Berangkat dari berbagai persoalan yang menimpa pada perempuan serta penafsiran al-quran dan hadis dengan perspektif adil gender. Tentu ini menjadikan gagasan utama bahwa ulama perempuan harus terlibat dan berpartisipasi secara kolektif dan sadar untuk mewujudkan sistem kehidupan yang berkeadilan terhadap perempuan. Menghilangkan berbagai dikstriminasi, dan menghapus segala bentuk kekerasan terhadap perempuan, dsb. Ini merupakan gerakan politik perempuan yang perlu menjadi gairah para ulama perempuan hari ini, untuk ikut berperan dalam politik saat ini.
Mengingat tantangan semakin kompleks, berbagai kebijakan baik tingkat nasional maupun internasional (CEDAW, SDGS, ECOSOC), yang menjadi payung hukum advokasi pemberdayaan dan perlindungan perempuan cukup lengkap, namun masih lemah dalam pelaksanaannya. Dalam hal ini sangat penting peran secara politik yang dilakukan oleh ulama perempuan dalam melakukan advokasi.
Dalam dunia politik saat ini, penting untuk menggabungkan feminisme dan teori post-modern, untuk mengubah cara pandang dari perempuan hanya sebagai pelengkap dan pemanis dalam politik, tapi menjadikan perempuan sebagai kekuatan dalam meningkatkan kualitas politik dan pemerintahan, dan sebagai katalisator perubahan pemerintahan menuju Indonesia yang bersatu, berdaulat, adil dan makmur.

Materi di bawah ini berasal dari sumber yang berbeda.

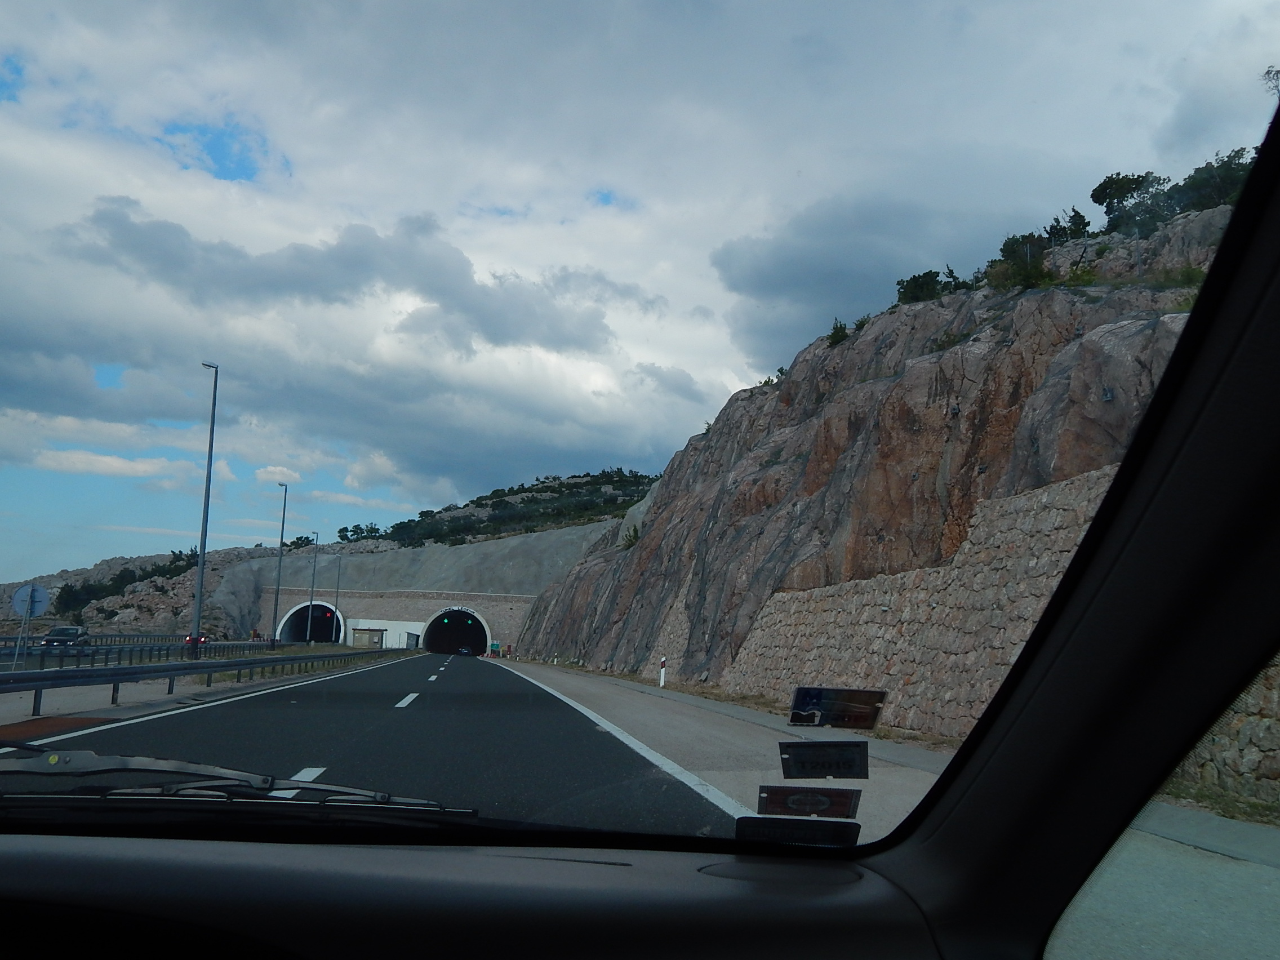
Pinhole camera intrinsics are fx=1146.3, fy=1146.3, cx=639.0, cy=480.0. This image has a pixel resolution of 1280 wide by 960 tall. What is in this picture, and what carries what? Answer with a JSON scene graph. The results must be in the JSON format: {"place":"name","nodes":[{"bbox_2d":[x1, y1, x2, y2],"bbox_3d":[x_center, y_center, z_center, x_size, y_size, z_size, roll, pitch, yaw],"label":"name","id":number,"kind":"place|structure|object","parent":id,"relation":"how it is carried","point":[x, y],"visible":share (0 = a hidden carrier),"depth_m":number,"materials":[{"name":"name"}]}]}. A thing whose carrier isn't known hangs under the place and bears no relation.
{"place":"outdoors","nodes":[
{"label":"outdoors","id":0,"kind":"place"},
{"bbox_2d":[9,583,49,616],"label":"round sign","id":1,"kind":"object","parent":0,"point":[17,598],"visible":0.9,"depth_m":26.25,"materials":[{"name":"metal"}]},
{"bbox_2d":[37,625,90,650],"bbox_3d":[-28.993,8.200,57.794,1.690,1.500,4.476,2,-8,-6],"label":"car","id":2,"kind":"object","parent":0,"point":[75,630],"visible":0.76,"depth_m":56.93,"materials":[{"name":"metal"}]},
{"bbox_2d":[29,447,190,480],"label":"cloud","id":3,"kind":"structure","parent":0,"point":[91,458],"materials":[{"name":"white"}]},
{"bbox_2d":[0,538,390,640],"label":"hill","id":4,"kind":"structure","parent":0,"point":[144,627],"materials":[{"name":"stone"}]},
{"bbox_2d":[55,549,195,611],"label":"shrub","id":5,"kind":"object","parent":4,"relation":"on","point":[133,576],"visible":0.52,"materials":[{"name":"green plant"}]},
{"bbox_2d":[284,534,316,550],"label":"tree","id":6,"kind":"object","parent":4,"relation":"on","point":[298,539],"visible":0.65,"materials":[{"name":"green plant"}]},
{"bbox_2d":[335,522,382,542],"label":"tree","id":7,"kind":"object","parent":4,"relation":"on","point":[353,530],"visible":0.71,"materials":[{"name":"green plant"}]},
{"bbox_2d":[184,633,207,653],"label":"car","id":8,"kind":"object","parent":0,"point":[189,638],"visible":0.47,"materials":[{"name":"red"}]},
{"bbox_2d":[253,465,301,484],"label":"small cloud","id":9,"kind":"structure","parent":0,"point":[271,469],"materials":[{"name":"white"}]},
{"bbox_2d":[274,601,343,643],"label":"tunnel","id":10,"kind":"structure","parent":0,"point":[298,635],"visible":0.54,"materials":[{"name":"concrete"}]},
{"bbox_2d":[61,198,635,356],"label":"cloud","id":11,"kind":"structure","parent":0,"point":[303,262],"materials":[{"name":"grey"}]},
{"bbox_2d":[350,628,385,647],"label":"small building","id":12,"kind":"structure","parent":0,"point":[359,633],"visible":0.94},
{"bbox_2d":[0,651,743,838],"label":"road","id":13,"kind":"structure","parent":0,"point":[216,711],"materials":[{"name":"grey asphalt"}]},
{"bbox_2d":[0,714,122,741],"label":"strip","id":14,"kind":"object","parent":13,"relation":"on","point":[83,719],"visible":0.66,"depth_m":14.13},
{"bbox_2d":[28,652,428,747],"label":"white line","id":15,"kind":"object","parent":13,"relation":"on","point":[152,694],"visible":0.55,"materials":[{"name":"white paint"}]},
{"bbox_2d":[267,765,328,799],"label":"white lane dash","id":16,"kind":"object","parent":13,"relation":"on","point":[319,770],"visible":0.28,"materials":[{"name":"white paint"}]},
{"bbox_2d":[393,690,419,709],"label":"white lane dash","id":17,"kind":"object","parent":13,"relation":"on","point":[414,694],"visible":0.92,"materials":[{"name":"white paint"}]},
{"bbox_2d":[457,646,471,655],"label":"car","id":18,"kind":"object","parent":13,"relation":"on","point":[462,652],"visible":0.94,"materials":[{"name":"black metal"}]},
{"bbox_2d":[488,641,501,656],"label":"sign","id":19,"kind":"object","parent":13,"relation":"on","point":[494,646],"visible":0.92,"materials":[{"name":"green metal"}]},
{"bbox_2d":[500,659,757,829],"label":"white line","id":20,"kind":"object","parent":13,"relation":"on","point":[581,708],"visible":0.72,"depth_m":11.63,"materials":[{"name":"white paint"}]},
{"bbox_2d":[260,588,534,655],"label":"tunnel","id":21,"kind":"structure","parent":0,"point":[512,600],"materials":[{"name":"concrete"}]},
{"bbox_2d":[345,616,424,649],"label":"white wall","id":22,"kind":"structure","parent":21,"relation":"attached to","point":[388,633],"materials":[{"name":"white paint"}]},
{"bbox_2d":[211,520,613,644],"label":"retaining wall","id":23,"kind":"structure","parent":0,"point":[494,544],"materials":[{"name":"grey concrete"}]},
{"bbox_2d":[421,607,491,655],"label":"tunnel","id":24,"kind":"structure","parent":0,"point":[452,646],"visible":0.8,"materials":[{"name":"concrete"}]},
{"bbox_2d":[367,468,657,549],"label":"hill","id":25,"kind":"structure","parent":0,"point":[555,480],"materials":[{"name":"green plant"}]},
{"bbox_2d":[0,0,1279,593],"label":"sky","id":26,"kind":"structure","parent":0,"point":[72,466],"materials":[{"name":"blue"}]},
{"bbox_2d":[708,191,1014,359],"label":"dark cloud","id":27,"kind":"structure","parent":0,"point":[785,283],"materials":[{"name":"grey"}]},
{"bbox_2d":[509,191,1227,714],"label":"rocky cliff","id":28,"kind":"structure","parent":0,"point":[793,396],"materials":[{"name":"stone"}]},
{"bbox_2d":[620,523,641,549],"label":"shrub","id":29,"kind":"object","parent":28,"relation":"on","point":[631,544],"visible":0.62,"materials":[{"name":"green plant"}]},
{"bbox_2d":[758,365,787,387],"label":"shrub","id":30,"kind":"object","parent":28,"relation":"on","point":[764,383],"visible":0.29,"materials":[{"name":"green plant"}]},
{"bbox_2d":[825,318,850,346],"bbox_3d":[8.143,-5.728,45.889,1.691,1.435,1.780,-2,-9,27],"label":"shrub","id":31,"kind":"object","parent":28,"relation":"on","point":[841,329],"visible":0.49,"depth_m":45.71,"materials":[{"name":"green plant"}]},
{"bbox_2d":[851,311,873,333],"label":"shrub","id":32,"kind":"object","parent":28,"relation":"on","point":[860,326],"visible":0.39,"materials":[{"name":"green plant"}]},
{"bbox_2d":[895,269,950,305],"bbox_3d":[10.723,-7.025,43.249,2.235,1.683,2.467,2,-8,-6],"label":"shrub","id":33,"kind":"object","parent":28,"relation":"on","point":[926,280],"visible":0.62,"depth_m":42.90,"materials":[{"name":"green plant"}]},
{"bbox_2d":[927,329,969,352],"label":"shrub","id":34,"kind":"object","parent":28,"relation":"on","point":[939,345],"visible":0.54,"depth_m":30.54,"materials":[{"name":"green plant"}]},
{"bbox_2d":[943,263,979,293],"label":"shrub","id":35,"kind":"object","parent":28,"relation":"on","point":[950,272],"visible":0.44,"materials":[{"name":"green plant"}]},
{"bbox_2d":[985,232,1055,291],"bbox_3d":[11.509,-6.299,34.063,2.384,2.077,2.647,2,-8,-6],"label":"shrub","id":36,"kind":"object","parent":28,"relation":"on","point":[1040,259],"visible":0.67,"depth_m":33.74,"materials":[{"name":"green plant"}]},
{"bbox_2d":[1042,208,1092,244],"bbox_3d":[14.873,-8.270,39.667,2.244,1.870,2.100,-4,-10,37],"label":"tree","id":37,"kind":"object","parent":28,"relation":"on","point":[1074,216],"visible":0.58,"depth_m":39.23,"materials":[{"name":"green plant"}]},
{"bbox_2d":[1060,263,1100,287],"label":"shrub","id":38,"kind":"object","parent":28,"relation":"on","point":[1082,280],"visible":0.54,"depth_m":29.74,"materials":[{"name":"green plant"}]},
{"bbox_2d":[1089,171,1162,233],"bbox_3d":[17.989,-9.963,42.095,2.807,2.613,2.773,-3,-9,32],"label":"tree","id":39,"kind":"object","parent":28,"relation":"on","point":[1093,195],"visible":0.69,"depth_m":41.67,"materials":[{"name":"green plant"}]},
{"bbox_2d":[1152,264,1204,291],"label":"shrub","id":40,"kind":"object","parent":28,"relation":"on","point":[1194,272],"visible":0.43,"depth_m":25.40,"materials":[{"name":"green plant"}]},
{"bbox_2d":[1170,144,1253,212],"bbox_3d":[18.293,-9.108,35.359,3.152,2.296,3.649,2,-8,-6],"label":"tree","id":41,"kind":"object","parent":28,"relation":"on","point":[1207,168],"visible":0.53,"depth_m":35.30,"materials":[{"name":"green plant"}]},
{"bbox_2d":[1260,65,1279,97],"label":"tree","id":42,"kind":"object","parent":28,"relation":"on","point":[1267,74],"visible":0.68,"depth_m":33.17,"materials":[{"name":"plant"}]},
{"bbox_2d":[722,459,1112,735],"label":"stone wall","id":43,"kind":"structure","parent":0,"point":[1016,501],"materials":[{"name":"stone"}]},
{"bbox_2d":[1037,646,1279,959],"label":"side window","id":44,"kind":"structure","parent":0,"point":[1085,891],"depth_m":1.35,"materials":[{"name":"clear glass"}]},
{"bbox_2d":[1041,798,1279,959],"label":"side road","id":45,"kind":"structure","parent":0,"point":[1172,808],"materials":[{"name":"grey concrete"}]},
{"bbox_2d":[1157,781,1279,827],"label":"grass strip","id":46,"kind":"object","parent":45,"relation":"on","point":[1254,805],"visible":0.41,"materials":[{"name":"green plant"}]},
{"bbox_2d":[1166,652,1279,806],"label":"stone wall","id":47,"kind":"structure","parent":0,"point":[1239,719],"depth_m":9.47,"materials":[{"name":"grey stone"}]},
{"label":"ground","id":48,"kind":"structure","parent":0},
{"bbox_2d":[0,634,281,670],"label":"guardrail","id":49,"kind":"object","parent":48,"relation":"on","point":[88,654],"visible":0.75,"depth_m":46.40,"materials":[{"name":"metal"}]},
{"bbox_2d":[0,645,392,711],"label":"guardrail","id":50,"kind":"object","parent":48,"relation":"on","point":[62,676],"visible":0.99,"depth_m":24.88,"materials":[{"name":"grey metal"}]},
{"bbox_2d":[193,362,218,651],"bbox_3d":[-15.734,1.191,41.142,0.940,10.991,0.596,2,-8,-6],"label":"street lamp","id":51,"kind":"object","parent":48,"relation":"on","point":[202,563],"visible":0.97,"depth_m":40.99,"materials":[{"name":"grey metal"}]},
{"bbox_2d":[270,482,289,641],"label":"street lamp","id":52,"kind":"object","parent":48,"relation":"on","point":[276,598],"visible":0.98,"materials":[{"name":"metal"}]},
{"bbox_2d":[305,535,319,645],"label":"street lamp","id":53,"kind":"object","parent":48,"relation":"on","point":[309,633],"visible":0.98,"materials":[{"name":"metal"}]},
{"bbox_2d":[331,554,342,640],"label":"street lamp","id":54,"kind":"object","parent":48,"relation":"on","point":[337,587],"visible":0.97,"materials":[{"name":"grey metal"}]},
{"bbox_2d":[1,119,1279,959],"label":"car","id":55,"kind":"object","parent":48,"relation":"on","point":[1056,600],"visible":0.96,"depth_m":1.39,"materials":[{"name":"black"}]},
{"bbox_2d":[0,747,470,819],"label":"windshield wiper","id":56,"kind":"object","parent":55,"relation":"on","point":[255,778],"visible":0.96,"depth_m":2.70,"materials":[{"name":"black metal"}]},
{"bbox_2d":[0,828,960,959],"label":"dashboard","id":57,"kind":"object","parent":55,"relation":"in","point":[396,853],"visible":0.95,"depth_m":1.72,"materials":[{"name":"black plastic"}]},
{"bbox_2d":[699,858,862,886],"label":"speaker","id":58,"kind":"object","parent":57,"relation":"in","point":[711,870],"visible":0.64,"depth_m":1.91},
{"bbox_2d":[734,815,859,847],"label":"sticker","id":59,"kind":"object","parent":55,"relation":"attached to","point":[822,829],"visible":0.97,"depth_m":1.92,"materials":[{"name":"black"}]},
{"bbox_2d":[755,784,860,820],"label":"sticker","id":60,"kind":"object","parent":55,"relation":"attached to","point":[783,791],"visible":0.99,"depth_m":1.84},
{"bbox_2d":[778,740,869,779],"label":"sticker","id":61,"kind":"object","parent":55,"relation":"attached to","point":[796,756],"visible":1,"depth_m":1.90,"materials":[{"name":"black"}]},
{"bbox_2d":[787,686,884,728],"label":"sticker","id":62,"kind":"object","parent":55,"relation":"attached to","point":[822,705],"visible":0.99,"depth_m":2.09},
{"bbox_2d":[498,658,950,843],"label":"gravel shoulder","id":63,"kind":"object","parent":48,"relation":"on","point":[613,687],"visible":0.49,"depth_m":12.63},
{"bbox_2d":[658,656,667,687],"bbox_3d":[0.743,6.170,36.484,0.174,1.147,0.175,2,-8,-6],"label":"marker post","id":64,"kind":"object","parent":63,"relation":"on","point":[663,670],"visible":0.99,"depth_m":36.44,"materials":[{"name":"white plastic"}]}
]}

Harapannya dengan ikut terlibat dalam sistem politik, perempuan dapat menjalankan kewajiban dan tanggung jawab untuk menghapus diskriminasi terhadap perempuan. Konservatisme terhadap budaya dan agama serta pembatasan hak-hak perempuan dalam politik seringkali mengakibatkan pembatasan dan diskriminasi sehingga perempuan tidak mendapatkan hak dasarnya. Negara seharusnya mampu mengatasi permasalahan tersebut secara optimal melalui kebijakan, peraturan dan sumberdaya yang secara eksplisit memuat prinsip non-diskriminasi terhadap perempuan. Karena dengan peraturan perundang-undangan, masyarakat dapat menyesuaikan pola interaksi yang meminggirkan dan menindas perempuan serta dapat mengatasi masalah sikap diskriminatif terhadap perempuan.
Oleh karena itu, dalam memperjuangkan kesetaraan gender khususnya dalam dunia politik dan pengambilan keputusan, perlu adanya upaya yang sinergis dan berkelanjutan, dengan melibatkan pemangku kepentingan yang merupakan aktor politik khususnya partai politik, organisasi masyarakat dan pemerintah melalui instansi terkait dalam pelaksanaannya, pendidikan politik yang lebih luas dan terencana bagi kesejahteraan perempuan.